Me imagino que el DF estará más brillante que nunca, lleno de ofrendas florales, altares, calacas (calaveras) y pan de muerto, con sabor a manteca y anís.

Marcela Silva es argentina y vive hace cinco años en Ciudad de México. Al principio le costó entender esta idea festiva de la muerte, más viniendo de un país donde la muerte es algo triste, como las visitas al cementerio. Poco a poco se acostumbró, y hoy come pan de muerto y participa de los altares que se hacen en la oficina donde trabaja.

Marcela es una muy buena alumna de mi curso de Periodismo Turístico y escribió un texto sobre el Día de Muertos para Viajes Libres. Sus palabras vienen directo desde su barrio -colonia, en mexicano- Merced Gómez, a unas cuadras del metro Barranca del Muerto, una zona pegada a San Ángel. Los nombres que la rodean suenan inspiradores para la tarea.

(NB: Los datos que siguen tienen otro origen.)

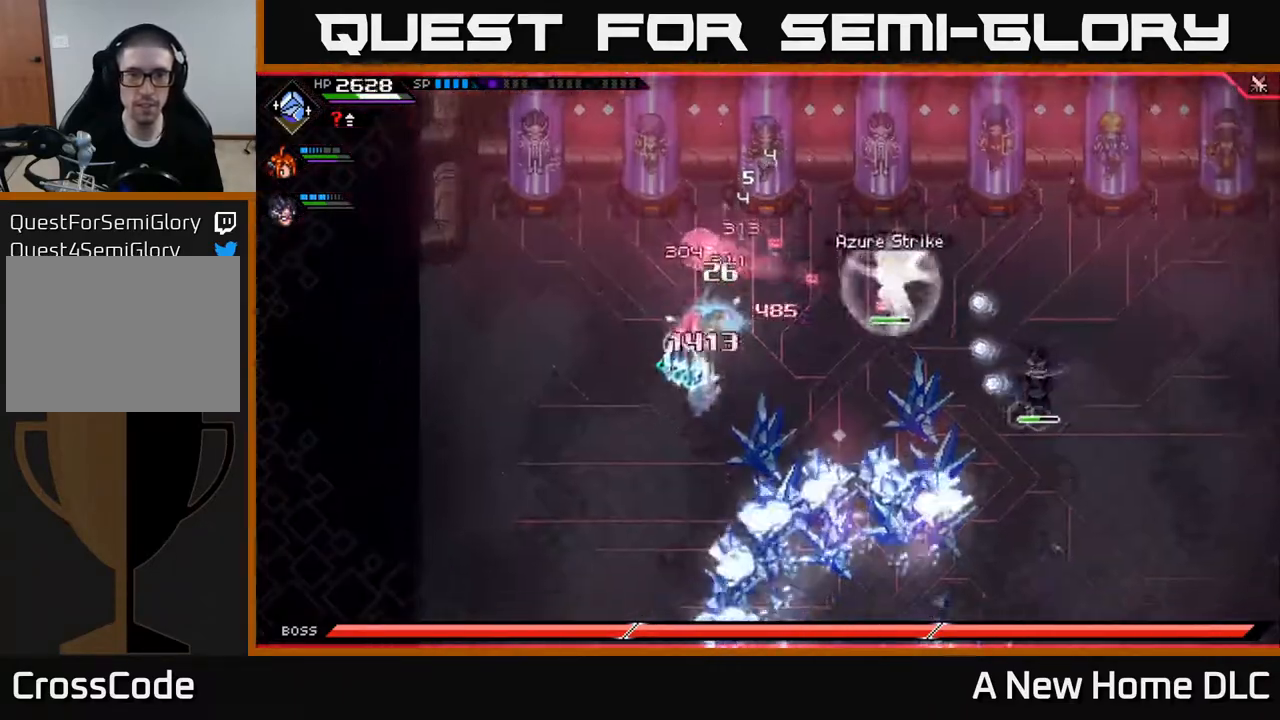
{"buttons": [], "left_stick": "right", "right_stick": "center", "events": [[17, "L1", "down"], [83, "L1", "up"], [167, "L1", "down"], [217, "left_stick", "down"], [250, "L1", "up"], [317, "left_stick", "down-right"], [333, "L1", "down"], [417, "L1", "up"], [500, "left_stick", "right"]]}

“Hace unos años, cuando llegué a México, sólo conocía el Día de los Santos Difuntos. Por eso cuando mis vecinos me preguntaron qué iba a hacer para el Día de Muertos me pareció extraño. Como no pensaba hacer nada fuera de lo común, me invitaron a pasar el Día de Muertos con ellos.

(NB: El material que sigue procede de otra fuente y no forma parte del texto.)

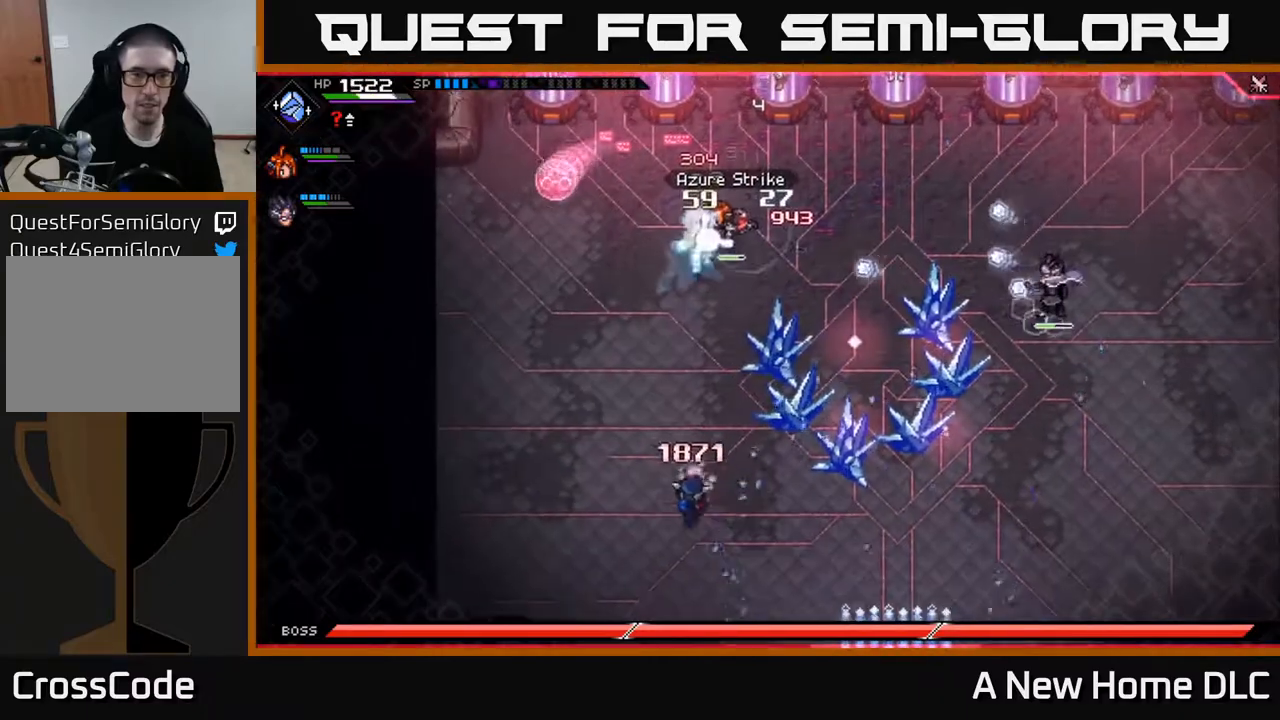
{"buttons": ["DPAD_LEFT"], "left_stick": "center", "right_stick": "center", "events": [[383, "left_stick", "center"], [433, "DPAD_LEFT", "down"]]}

Cuando llegué a la casa de mis vecinos, me encontré con un gran altar, muy colorido. Predominaba el  el naranja de las flores que adornaban el santuario, decorado además con guirnaldas. En el centro tenía platos con comida, pan, granos y vasos con tequila. En ese momento mis vecinos notaron mi asombro. Entonces me contaron en qué consiste el Día de Muertos.

Me dijeron que es un día especial en el que uno les ofrece a los seres queridos que ya no están, todo tipo de cosas para comer y beber. Es un día para compartir con ellos. También me contaron que se hace esta ceremonia en los cementerios. La gente lleva alimentos y alcohol para pasar con ellos la noche del primero de noviembre.

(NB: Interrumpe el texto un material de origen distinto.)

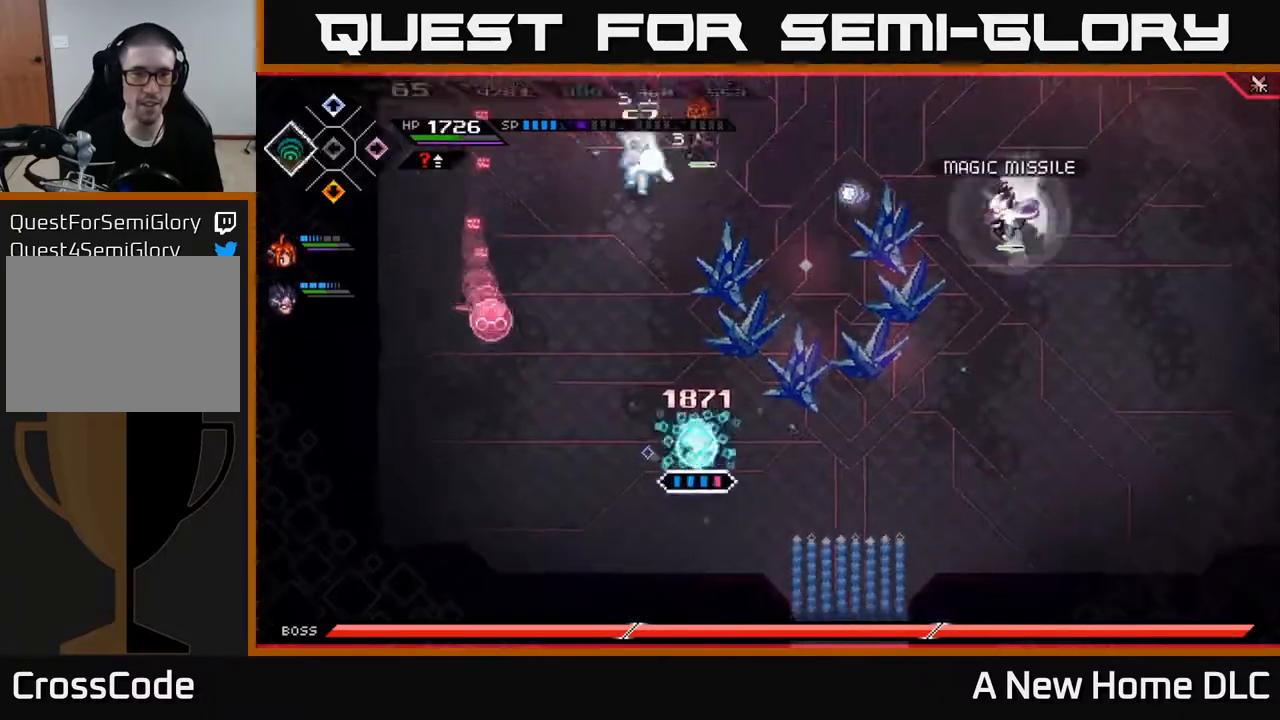
{"buttons": [], "left_stick": "center", "right_stick": "up", "events": [[17, "DPAD_LEFT", "up"], [33, "R2", "down"], [33, "right_stick", "up-left"], [167, "R2", "up"], [200, "right_stick", "left"], [333, "right_stick", "up-left"], [433, "right_stick", "up"]]}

La tradición me gustó. Cuanto más investigaba, más me sorprendía. El día de Muertos es una celebración que hacían los pueblos aborígenes de Centro América mucho antes de que llegaran los españoles, estaba tan arraigada en la cultura que los conquistadores no pudieron eliminar este ritual. Hay un dicho que dice “Si no puedes contra ellos, únete”, como los evangelizadores de esa época no pudieron quitar esta fiesta tan importante para los pueblos colonizados, la convirtieron en una celebración católica llamándola “Día de los Santos Difuntos o Día de todos los Muertos”.

Después de unos años que vivo esta tradición, no dejo de asombrarme con los altares que arman en las plazas, llenos de pétalos de flores, calaveras hechas de papel maché, guirnaldas que adornan los locales de las calles y vendedores ambulantes vendiendo la calacas en todos los tamaños. Por supuesto que no pueden faltar las pilas de panes de muerto que se venden en todas las panaderías y supermercados del país. Igual que las calaveritas de chocolate con ojos de confites de colores.

Cada Día de Muertos descubro nuevos detalles y lugares. Por eso, hace unos días cuando me encontré con mi vecina, le pregunté: ¿Qué vas a hacer para Día de Muertos?